* _Exercise objective_: Each line below from the one containing "Certificate at End of" through the one containing "Reel should read" should be output exactly as it stands, and no other line should appear.

[Transcribed page contents]
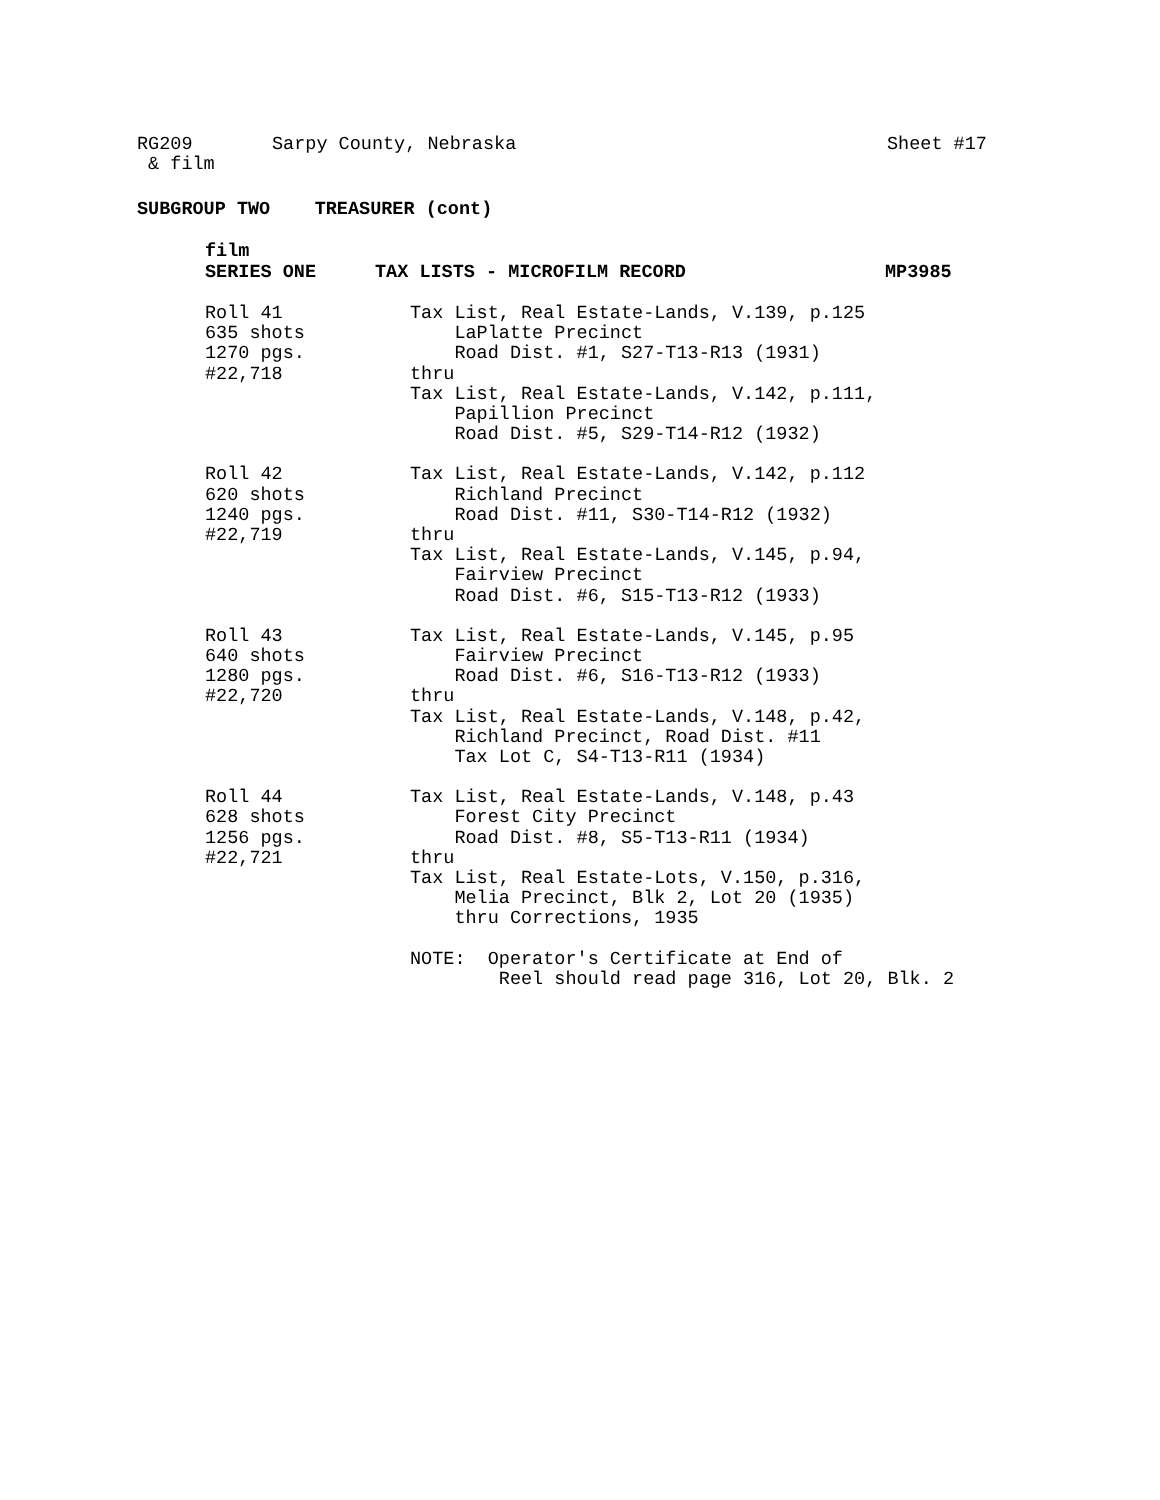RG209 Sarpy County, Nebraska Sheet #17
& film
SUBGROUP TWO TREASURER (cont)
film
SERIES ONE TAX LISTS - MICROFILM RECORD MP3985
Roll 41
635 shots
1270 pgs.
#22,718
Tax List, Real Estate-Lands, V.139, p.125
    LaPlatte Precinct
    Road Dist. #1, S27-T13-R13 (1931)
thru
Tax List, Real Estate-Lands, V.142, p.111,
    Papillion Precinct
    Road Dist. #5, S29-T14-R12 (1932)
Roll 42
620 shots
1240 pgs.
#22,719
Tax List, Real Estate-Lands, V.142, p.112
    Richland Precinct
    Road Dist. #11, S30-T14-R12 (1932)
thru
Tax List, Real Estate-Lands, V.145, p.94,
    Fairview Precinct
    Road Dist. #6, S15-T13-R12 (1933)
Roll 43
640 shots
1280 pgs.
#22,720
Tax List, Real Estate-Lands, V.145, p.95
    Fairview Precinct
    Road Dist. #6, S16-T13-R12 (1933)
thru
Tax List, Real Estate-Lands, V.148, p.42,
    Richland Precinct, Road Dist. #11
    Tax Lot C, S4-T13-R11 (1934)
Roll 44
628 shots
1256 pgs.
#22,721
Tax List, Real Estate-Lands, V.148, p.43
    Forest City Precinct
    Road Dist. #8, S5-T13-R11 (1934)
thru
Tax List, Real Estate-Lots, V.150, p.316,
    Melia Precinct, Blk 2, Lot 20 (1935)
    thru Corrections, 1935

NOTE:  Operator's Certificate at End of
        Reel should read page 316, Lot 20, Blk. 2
...
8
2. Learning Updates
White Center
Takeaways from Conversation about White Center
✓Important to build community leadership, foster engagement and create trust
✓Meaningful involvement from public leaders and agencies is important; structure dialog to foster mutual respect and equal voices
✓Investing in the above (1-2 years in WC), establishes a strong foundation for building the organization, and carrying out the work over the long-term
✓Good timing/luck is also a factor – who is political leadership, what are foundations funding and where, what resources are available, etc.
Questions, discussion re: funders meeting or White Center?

* _Expected answer_:
NOTE:  Operator's Certificate at End of
        Reel should read page 316, Lot 20, Blk. 2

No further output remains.